The brand-new “Counter on the Hill”—with the current line-up of frontman Pete Giordano, lead guitarist Adam Powers, drummer Sonny Robinson, and bassist Mark Lennon—is a two-minute “Tracks” homage. The opening vocals are a little more naked, and there’s a nod to a lower-fi aesthetic, but “I heard about the gun you held.”

But it doesn’t really matter which songs were recorded when, since much of the band’s new audience didn’t even have access to Twisted Roots when the songs were first released. As in: The Internet and the MP3 wasn’t invented yet (that’s an exaggeration, but you get my point). Nowadays, the appetite for American heavy rock in Germany, Russia, Scandinavia, etc., can’t be overstated. And Internet radio stations are happy to sate their appetites with heavy riffage from the Roots. 

The manic, huge sound of Trunk’s “Voices,” with a thunderous pounding following the first chorus, is every bit as attractive as the heart-racing drum push that drives 2008’s “Hollow Earth.” And the rock-ballad style of 1996’s “Seven Days,” with its pretty little guitar opening and its moody organ, never goes out of style.

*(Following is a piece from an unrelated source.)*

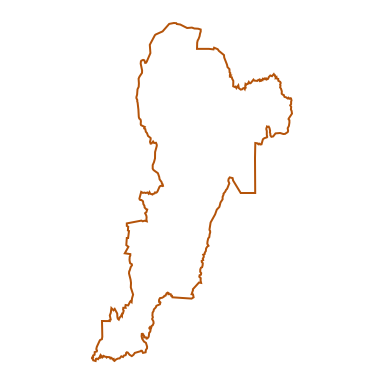 the district of Thong Nhat, Đồng Nai, Vietnam
{"feature_id": "81297802B78615286204020", "entity_name": "Thong Nhat", "entity_type": "district", "adm_level": 2, "iso_a3": "VNM", "parent_name": "Vietnam", "parent_adm1": "Đồng Nai", "projection": "equal_earth", "projection_center": [107.157, 10.974], "detail": "fine", "context": "isolated", "style": "outline", "palette": "amber", "viewbox_px": 384, "rotation_deg": 0, "n_neighbors": 0, "source": "geoboundaries", "source_scale": "gbopen_adm2", "svg_char_len": 5974}
<svg xmlns="http://www.w3.org/2000/svg" viewBox="0 0 384 384"><path d="M191.6,298.6L193.6,297.3L193.0,294.4L191.6,294.2L193.0,290.1L192.9,289.2L199.0,282.5L201.1,282.9L200.6,280.6L200.7,278.1L199.3,276.8L199.6,275.2L200.9,274.7L201.2,273.1L200.2,271.8L200.3,269.3L201.0,267.7L202.1,267.2L202.6,265.4L202.8,263.2L201.8,262.0L201.7,260.9L203.2,260.1L202.8,258.6L203.7,257.1L203.8,255.8L203.2,254.7L204.7,254.0L204.8,252.6L205.8,251.1L206.1,248.4L207.3,246.6L208.5,245.8L207.3,243.8L207.5,241.5L208.2,238.4L209.3,237.1L209.6,234.5L210.2,232.3L210.1,230.9L209.6,230.2L209.5,229.5L210.6,222.5L215.1,214.4L216.8,209.6L219.4,206.9L220.5,202.5L222.6,199.3L222.6,196.9L223.6,194.5L223.5,193.7L225.3,191.6L225.9,190.1L227.1,188.8L228.0,186.6L229.3,183.3L228.3,180.9L228.6,179.0L229.7,177.4L232.6,178.1L233.1,180.5L240.7,193.0L255.2,193.0L255.0,158.0L255.3,143.0L257.3,143.3L258.3,144.2L258.7,143.7L259.6,143.7L260.2,144.5L261.5,144.3L262.9,139.3L264.3,138.2L267.0,137.3L267.2,137.0L266.8,134.7L266.8,131.0L266.3,129.1L266.4,128.1L266.8,127.5L267.0,126.5L267.9,126.9L268.7,126.6L269.5,128.1L270.1,130.8L269.9,132.4L270.3,133.5L270.4,135.4L271.4,136.8L273.2,136.4L275.5,133.4L280.1,133.0L283.3,134.0L285.0,133.9L287.7,132.1L288.1,130.9L287.7,128.2L288.9,125.9L289.4,122.7L289.4,120.2L288.6,119.4L288.6,118.7L292.0,113.6L291.6,110.9L290.9,109.4L291.2,106.9L290.2,105.3L291.1,104.1L291.1,101.7L291.5,100.4L291.0,98.4L290.4,98.2L289.6,98.7L288.6,97.9L288.4,98.5L287.6,98.5L286.3,97.4L284.5,96.9L283.7,94.9L282.7,94.7L281.7,93.7L281.8,91.3L281.0,88.7L280.1,87.4L280.5,85.8L280.1,84.6L280.6,83.5L280.6,82.5L280.1,81.8L278.3,80.7L278.2,78.9L276.7,78.5L276.5,77.2L275.6,77.9L275.6,76.5L275.1,76.3L274.9,75.2L274.3,75.0L273.8,74.1L272.0,76.2L270.3,75.5L268.7,77.2L268.1,78.8L266.8,79.4L266.6,78.7L266.0,78.3L265.6,78.5L266.0,79.2L265.8,79.3L264.4,78.5L263.9,79.2L262.8,78.8L262.5,80.2L261.4,80.0L261.2,80.8L259.9,81.1L259.5,79.6L258.8,80.1L258.3,79.9L257.3,80.9L254.3,80.6L253.5,79.6L250.9,82.9L250.2,83.3L249.5,83.2L248.8,82.0L247.7,84.0L247.0,84.0L246.1,84.9L245.5,84.2L245.2,86.1L245.7,87.7L245.1,88.0L244.8,89.1L244.1,88.0L243.1,88.3L242.1,89.3L240.7,89.6L238.8,88.1L238.3,85.4L236.4,88.1L235.6,86.6L234.8,87.0L233.2,86.3L233.3,80.9L232.2,78.8L231.8,77.3L229.9,76.7L230.0,76.1L230.8,75.2L229.9,74.9L230.3,73.1L229.6,72.4L229.4,69.1L227.5,67.1L227.0,64.7L224.2,57.5L224.0,55.1L218.9,50.9L217.7,49.2L214.1,47.7L213.5,49.4L209.3,48.9L197.0,48.9L197.2,42.6L197.7,40.4L198.5,39.1L199.6,36.2L200.0,33.7L200.7,31.5L200.7,29.5L198.1,28.7L194.4,28.5L191.9,27.6L187.1,28.0L180.2,24.5L176.8,24.0L176.3,23.2L173.9,23.0L169.2,23.9L162.6,31.4L155.7,34.5L154.9,35.2L149.8,44.8L150.4,53.1L146.8,61.5L146.1,62.7L145.2,62.9L144.3,60.3L143.1,59.9L141.3,60.7L140.9,61.5L140.7,63.7L142.1,70.4L142.0,72.9L139.5,76.6L138.6,78.7L138.9,83.4L138.7,86.8L137.5,89.3L137.1,94.6L136.4,97.1L136.4,98.1L137.3,100.1L137.2,101.3L137.6,102.6L138.4,109.6L138.8,117.0L139.3,118.6L140.5,119.5L140.9,121.1L140.7,124.1L141.1,125.2L144.8,127.0L144.1,128.1L144.2,128.5L145.3,129.1L145.8,131.7L147.0,133.1L148.0,135.9L150.6,138.0L150.7,139.0L150.0,141.9L150.6,143.6L151.5,143.5L153.1,141.5L154.1,143.0L156.0,142.8L156.7,144.6L156.8,145.8L155.1,152.0L155.0,158.4L154.0,162.1L152.7,165.1L152.7,168.7L153.6,170.1L157.9,173.2L159.2,176.9L159.6,179.3L161.7,182.3L161.9,183.5L162.6,184.2L163.0,185.9L162.3,186.1L161.3,185.7L160.3,186.0L159.5,186.8L157.4,191.6L156.7,192.4L156.1,192.7L155.1,192.4L154.6,193.4L152.8,194.0L152.5,194.5L150.2,193.7L149.6,192.5L149.4,193.1L149.1,192.9L148.6,193.7L147.6,192.5L145.7,193.0L144.5,192.6L142.9,192.9L141.2,191.9L139.4,198.6L139.7,199.5L140.3,200.0L141.4,200.0L143.0,201.3L143.4,204.2L144.4,205.7L144.6,207.5L146.0,209.0L147.2,209.5L146.4,212.1L145.1,213.2L146.3,215.6L146.6,217.2L146.4,219.4L146.8,221.3L144.8,220.7L142.7,221.3L141.4,220.6L126.8,223.4L126.8,225.9L128.2,226.7L127.9,230.4L129.0,231.0L128.1,238.0L126.8,238.0L126.3,245.1L128.4,246.8L124.8,253.3L130.3,254.1L130.3,255.6L129.7,256.8L129.5,259.8L129.8,261.8L130.2,263.3L131.8,264.2L132.0,265.2L130.7,267.1L129.6,270.8L129.2,271.2L129.0,273.4L130.6,279.8L131.0,282.9L130.8,287.4L133.1,294.6L132.0,298.4L131.6,302.1L130.6,301.1L130.0,301.8L128.2,305.4L125.6,305.0L125.3,306.8L125.6,307.8L123.3,307.8L123.1,309.7L123.7,310.7L122.9,313.5L122.1,313.6L122.0,315.7L121.6,315.1L121.2,315.3L121.1,316.3L119.8,317.3L118.8,319.6L117.8,318.7L117.4,317.1L117.2,313.5L114.7,308.9L113.5,310.3L111.4,308.1L110.8,312.8L109.8,315.4L110.7,319.6L109.5,320.2L109.7,321.1L102.0,321.0L102.3,336.8L101.9,339.2L100.1,340.0L99.6,340.8L96.8,346.9L96.3,349.1L97.0,350.5L96.8,351.4L94.7,352.1L94.6,354.7L93.1,355.5L93.1,357.4L92.1,357.5L92.0,358.3L93.1,359.5L93.2,360.3L95.6,361.0L96.0,358.9L96.9,358.6L98.1,359.2L99.0,357.8L99.9,357.8L99.9,356.4L100.6,355.0L101.0,355.5L101.1,356.8L102.2,357.6L102.9,357.0L103.0,356.1L103.5,355.8L105.0,356.7L106.1,356.8L106.6,357.5L107.2,357.0L109.6,357.2L110.3,358.4L111.1,357.7L111.7,358.0L112.4,359.1L113.6,358.9L113.6,360.3L114.5,360.9L116.1,359.4L118.1,358.5L119.6,358.4L121.3,356.3L123.0,357.0L124.0,355.5L125.6,355.2L126.0,354.2L126.1,353.0L126.7,352.3L127.7,352.5L129.6,354.8L131.8,356.1L133.4,354.9L134.8,352.9L140.6,351.2L141.1,350.7L141.9,350.8L143.0,352.9L145.6,352.3L145.9,349.9L147.0,348.4L147.1,346.6L145.9,342.8L144.0,341.6L142.2,338.8L141.6,336.2L141.8,333.9L142.7,333.8L143.3,334.4L143.1,335.3L144.1,335.9L144.1,337.4L145.9,337.3L146.5,338.6L147.4,338.4L148.7,336.7L149.2,332.8L150.2,331.7L150.5,330.4L150.3,329.2L149.4,328.5L149.4,327.8L149.9,327.2L150.6,328.3L151.0,328.4L151.7,325.8L152.7,325.3L153.6,323.2L153.4,321.3L152.1,319.0L152.9,317.2L152.4,315.7L152.6,312.6L153.5,311.2L153.9,309.4L155.8,307.4L156.4,305.8L159.9,304.3L160.4,302.4L159.7,301.7L159.1,301.8L159.0,301.0L159.2,299.5L160.0,298.1L162.0,297.8L163.7,296.9L164.4,295.8L165.5,295.7L166.6,293.3L167.7,292.6L168.6,293.1L168.5,294.2L170.7,294.2L171.3,295.9L172.0,295.8L172.4,297.3L191.6,298.6Z" fill="none" stroke="#b45309" stroke-width="2"/></svg>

Of course, local archivists will be pleased with a couple of gems here, too. “Waking Up,” a furious live recording with a cycling breakdown after the first chorus that leads into an epic guitar solo, seems to be an unreleased bit from the same State Theatre (it hurts just to type that) show that produced 1994’s live album, Bad Blood/Blown Motor. “Blackbirds” offers a relatively rare extended acoustic piece, with a spacey effect to accompany some psychedelic lyrics: “Apple pie filled with black birds/ What do they symbolize?”

What do they symbolize? I’m going to go with: The festering and continuing decay of the American dream. See, I told you some things never go out of style.